The expected output is the full set of entries, printed exactly, without pictures.

◆ Records shown:
== Segment start ==

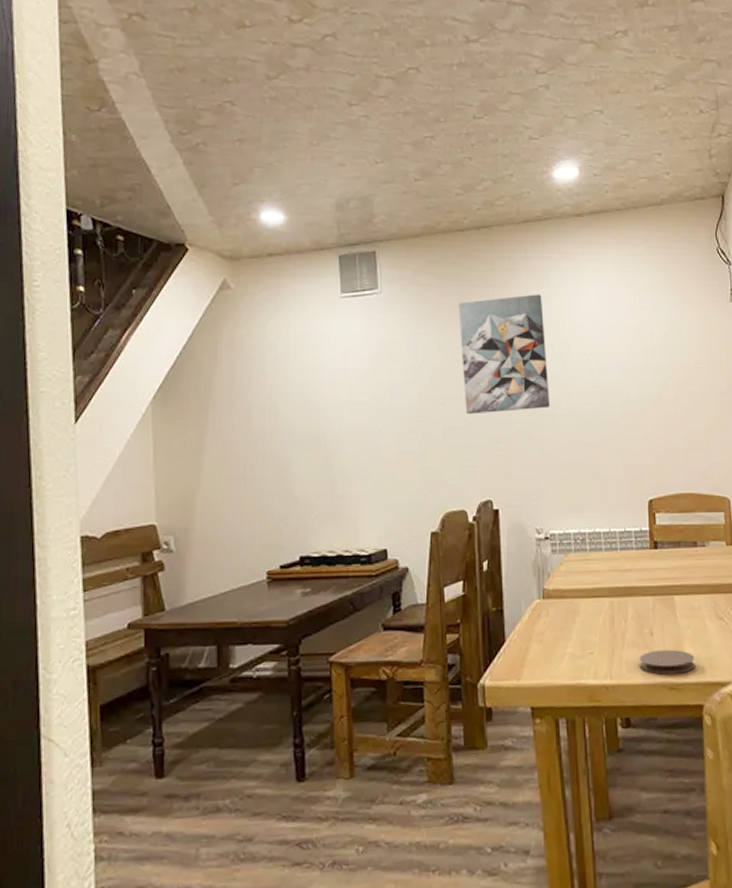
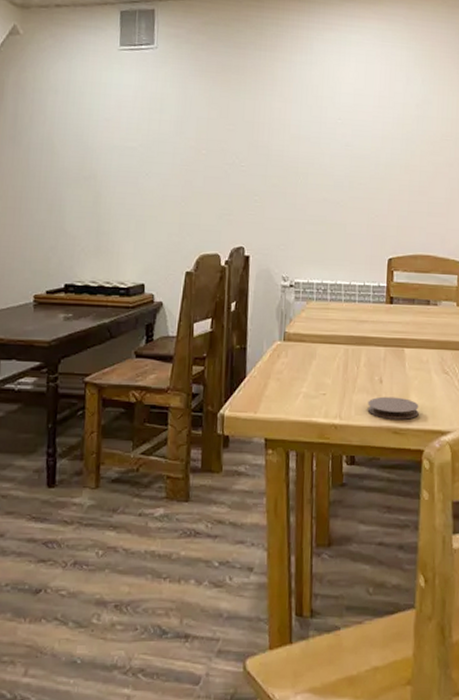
wall art: present [458,294,550,415] -> none [226,60,305,167]

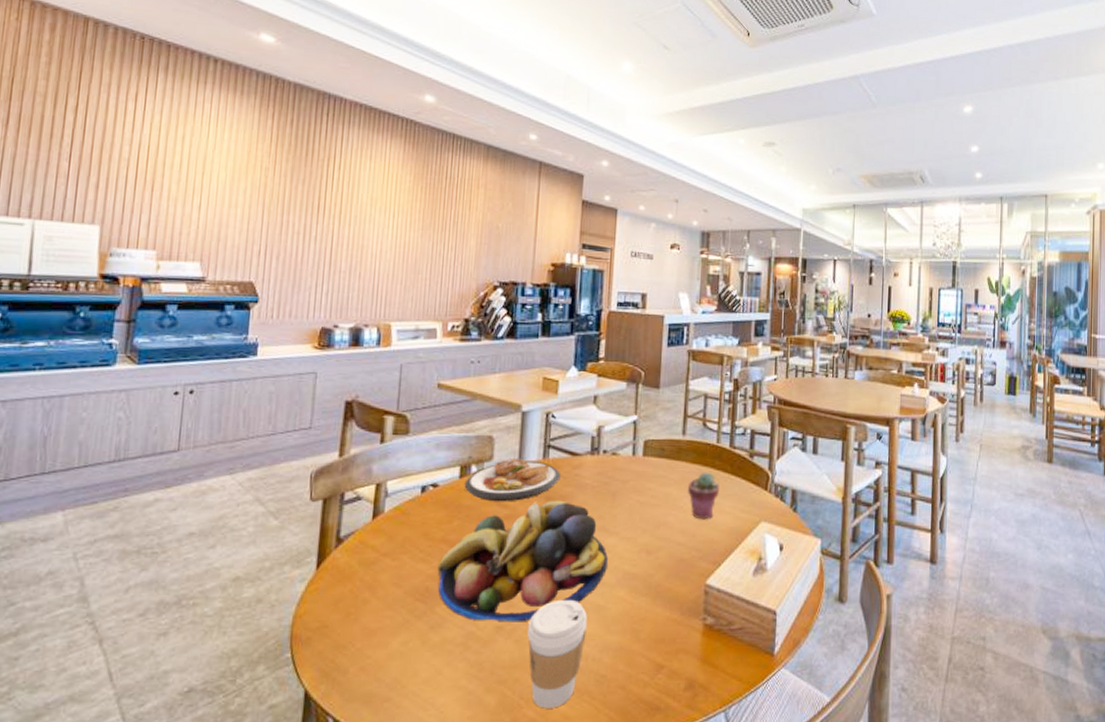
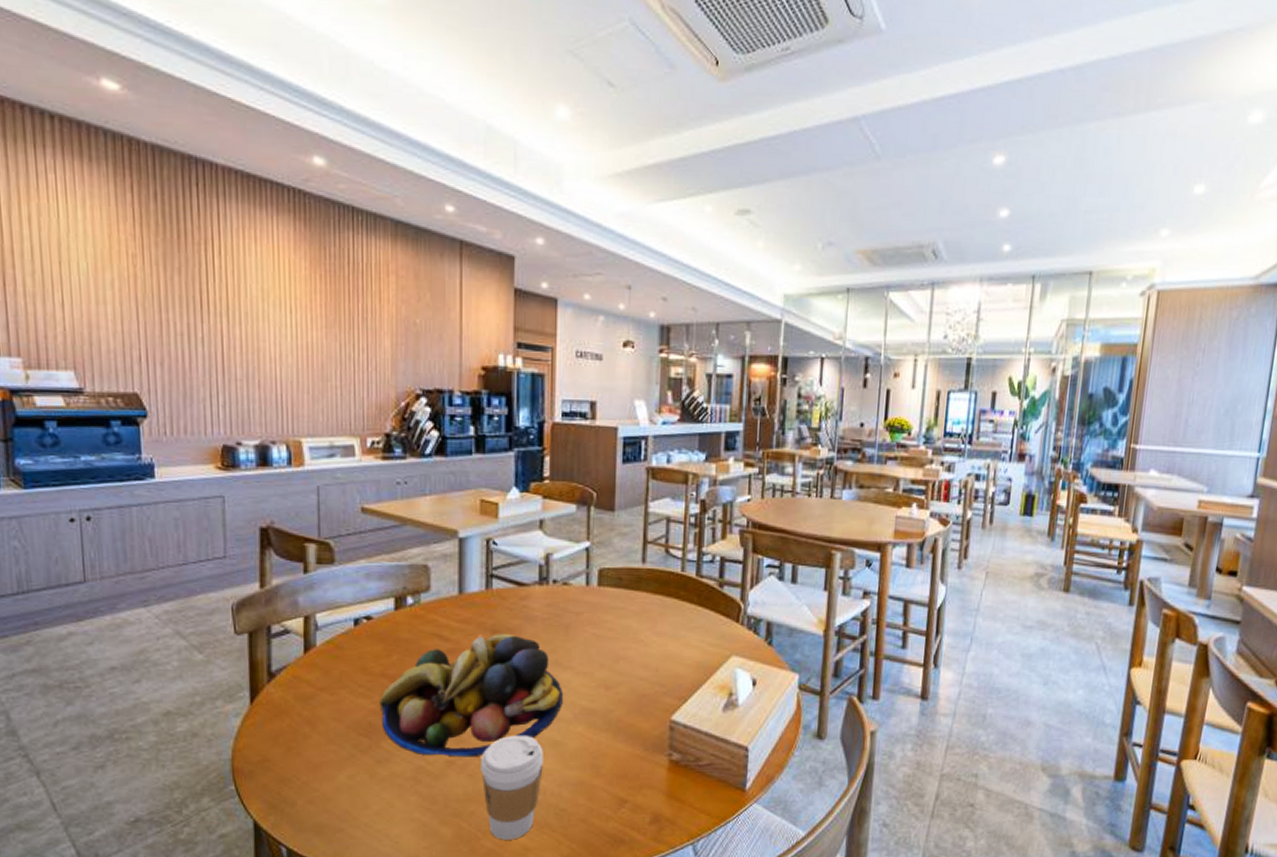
plate: present [464,457,561,502] -> none [400,588,507,636]
potted succulent: present [688,472,719,520] -> none [649,603,685,654]

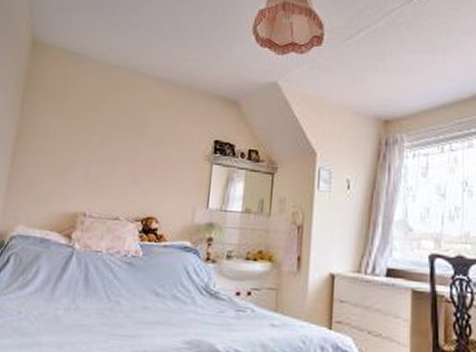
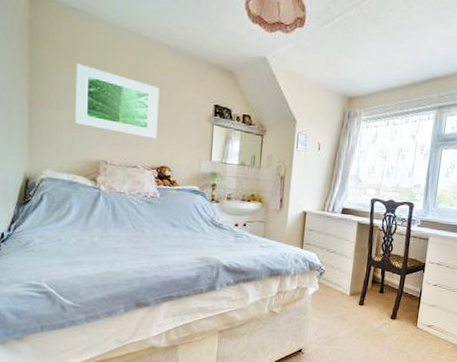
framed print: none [56,106,152,184] -> present [75,63,160,139]

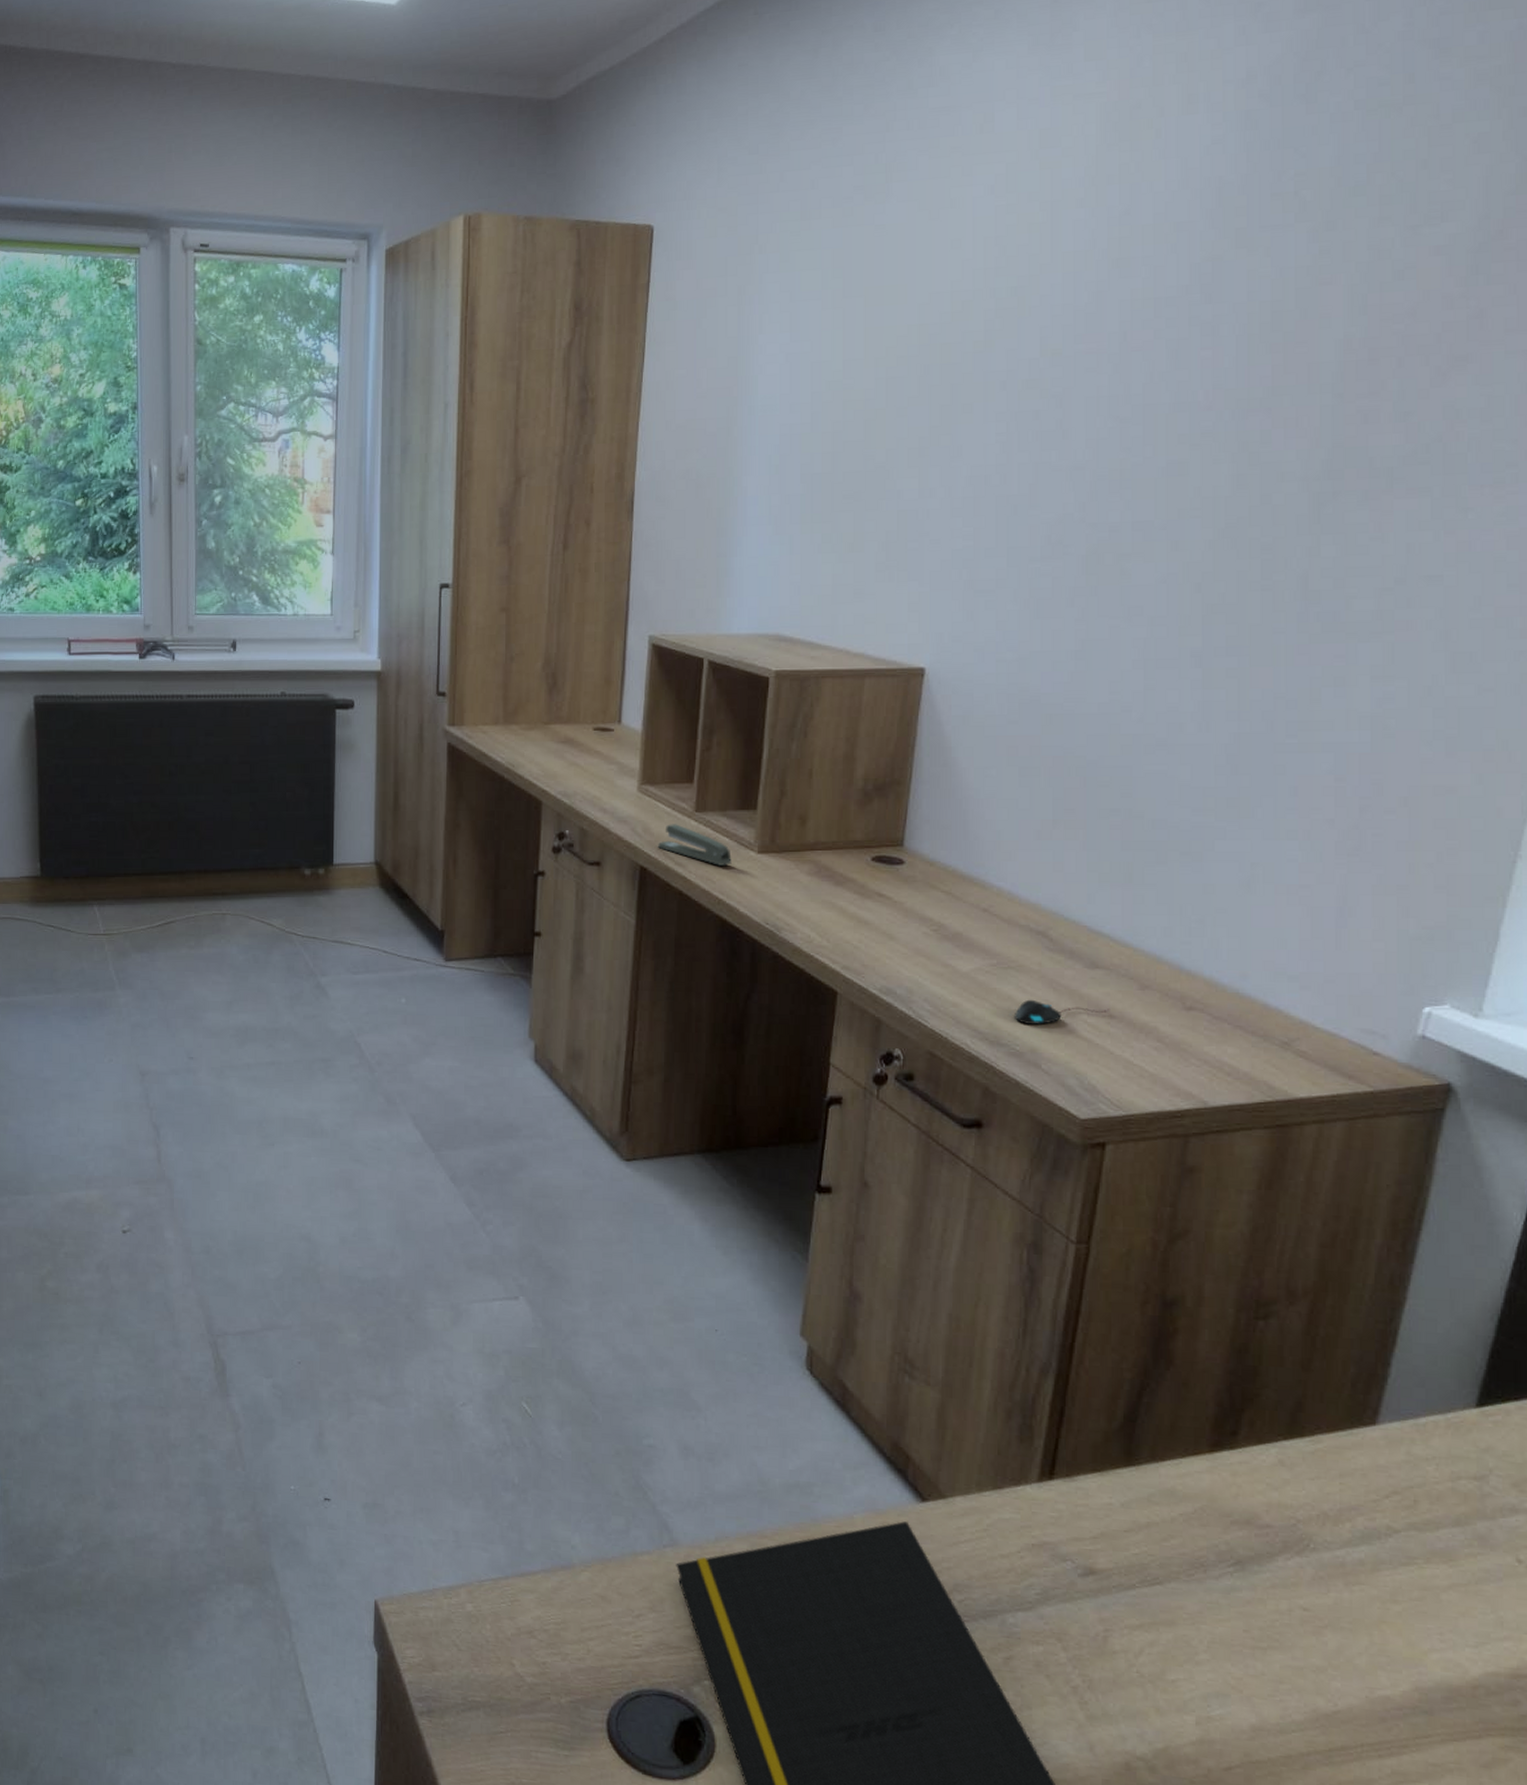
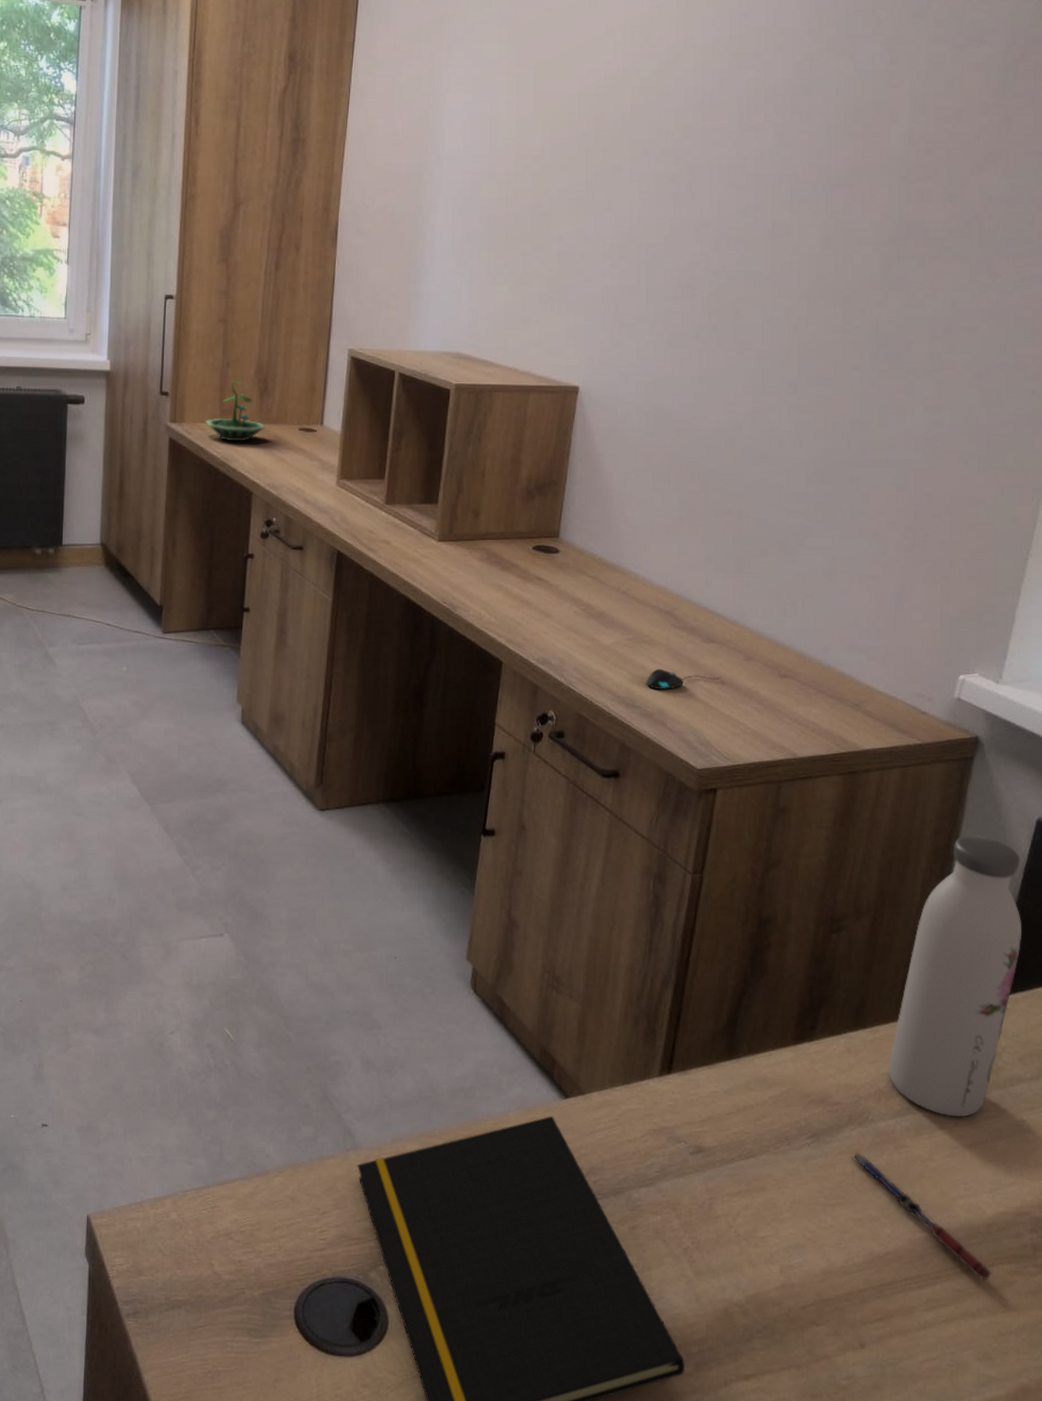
terrarium: none [487,675,555,745] -> present [205,380,266,442]
stapler: present [657,824,732,867] -> none [352,514,416,553]
pen: none [1288,1586,1481,1756] -> present [852,1152,993,1281]
water bottle: none [1336,1204,1514,1553] -> present [889,834,1021,1118]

== Segment end ==

◆ Solution:
wall art: present [458,294,550,415] -> none [226,60,305,167]

plate: present [464,457,561,502] -> none [400,588,507,636]
potted succulent: present [688,472,719,520] -> none [649,603,685,654]

framed print: none [56,106,152,184] -> present [75,63,160,139]

terrarium: none [487,675,555,745] -> present [205,380,266,442]
stapler: present [657,824,732,867] -> none [352,514,416,553]
pen: none [1288,1586,1481,1756] -> present [852,1152,993,1281]
water bottle: none [1336,1204,1514,1553] -> present [889,834,1021,1118]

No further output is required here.